The Senate Majority Leader made those comments during a speech to Nevada lawmakers on Tuesday.
Despite the concerns that business expressed to Reid, Gilman said that same company still is opening a location in the Storey County industrial park and is currently in escrow for a building (he said he can't release the name of the company because of a non-disclosure agreement).
"I'm dumbfounded," Gilman said. "I absolutely can't imagine where he's coming from in a time when the economy is so difficult and budgets are so difficult to suggest to rescind the approvals to operate these houses."
He said he's never had a company decide against coming to the center because Nevada has legalized brothels, including the two bordellos he owns in Storey County, not far from the industrial center: The Wild Horse Canyon Ranch and Mustang Ranch.
Rob Hooper, the executive director of the Northern Nevada Development Authority, said the subject of brothels rarely comes up in conversation with businesses considering a move to Nevada.
"It hardly ever does come up and if it does come up it's just a point of interest and it just goes away," Hooper said, adding most companies are concerned about the state's workforce.
Dennis Hof, the owner of Mound House's Moonlight Bunny Ranch, watched Reid's speech in the Assembly chamber with a half dozen of his working girls. While Reid's initial criticism of legal brothels in Nevada garnered some applause from lawmakers, Hof and the women sat stone faced.
Afterward, surrounded by reporters, Hof called Reid's assertion that the legal sex industry in Nevada was hurting economic development, "a lie." He added he's now regretting his vote for Reid in November.
He said there are about 1,500 women who work in legal brothels in Nevada, adding many live in "nice neighborhoods and they vote."
Hof said Reid's proposal could have legs, too, though no bills outlawing legal brothels have been introduced.
"It could happen absolutely, but it won't go down without a fight," Hof said. "Somebody is going to have to compensate us. We have businesses here."
Storey County Manager Pat Whitten said the county's two brothels amount to about $500,000 in licensing fees and property taxes each year. A nice chunk of change for the county's $15 million budget. The four brothels in Lyon County pull in about $400,000 for the county government each year, according to County Manager Jeff Page.
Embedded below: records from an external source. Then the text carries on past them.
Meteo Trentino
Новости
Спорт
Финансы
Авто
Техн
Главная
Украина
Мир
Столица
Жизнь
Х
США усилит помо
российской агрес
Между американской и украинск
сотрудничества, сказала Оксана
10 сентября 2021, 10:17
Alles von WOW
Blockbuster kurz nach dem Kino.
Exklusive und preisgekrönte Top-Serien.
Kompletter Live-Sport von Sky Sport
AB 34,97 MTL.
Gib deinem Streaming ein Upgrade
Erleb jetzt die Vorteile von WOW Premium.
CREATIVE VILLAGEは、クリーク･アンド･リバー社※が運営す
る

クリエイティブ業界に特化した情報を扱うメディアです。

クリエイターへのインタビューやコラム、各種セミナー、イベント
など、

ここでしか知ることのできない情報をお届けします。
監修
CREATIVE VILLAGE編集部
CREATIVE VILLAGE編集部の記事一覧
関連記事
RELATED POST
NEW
Whitten, a former Storey County Sheriff, said he was surprised by Reid's remarks on Tuesday, adding a potential business expressing concerns over legal prostitution is no different than another complaining about high energy rates or property taxes.
Ultimately, the picture Reid painted in his speech is, "Totally contrary to what I see almost weekly," Whitten said, adding a major company is expected to announce it will open a 300,000 square foot distribution center in the industrial park in a few weeks.
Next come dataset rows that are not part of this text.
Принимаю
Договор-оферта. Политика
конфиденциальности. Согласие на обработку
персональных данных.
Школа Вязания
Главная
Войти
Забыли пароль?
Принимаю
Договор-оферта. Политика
Former state archivist Guy Rocha said he made sure he was in the Assembly on Tuesday to watch Reid's speech - first sitting member of Congress, in his memory, to publicly slam the brothel industry in Nevada. Rocha noted Reid grew up around brothels in his hometown of Searchlight.
And while Nevada may be an anomaly in the United States because of its legal sex industry, "We're much more in step with the rest of the world."
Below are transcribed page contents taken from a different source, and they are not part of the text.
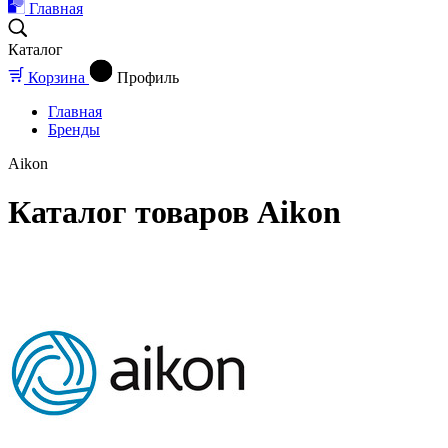
Главная
Каталог
Корзина
Профиль
Главная
Бренды
Aikon
Каталог товаров Aikon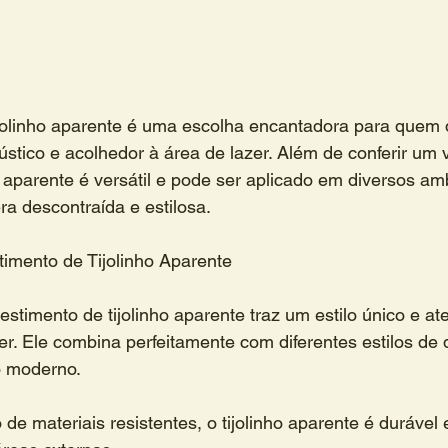
ijolinho aparente é uma escolha encantadora para quem 
ústico e acolhedor à área de lazer. Além de conferir um v
o aparente é versátil e pode ser aplicado em diversos am
a descontraída e estilosa.
imento de Tijolinho Aparente
vestimento de tijolinho aparente traz um estilo único e a
er. Ele combina perfeitamente com diferentes estilos de 
o moderno.
 de materiais resistentes, o tijolinho aparente é durável e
Rocha said he wasn't sure if the proposal would pass this session if a bill were to be introduced, though given the large crop of freshmen lawmakers there could be a few who would support it. Rocha also said there could be other issues such as compensation for currently legal businesses that would suddenly be deemed illegal.
Regardless, "I don't think this was thought through well enough," he said.
* This story has been updated since its original publication.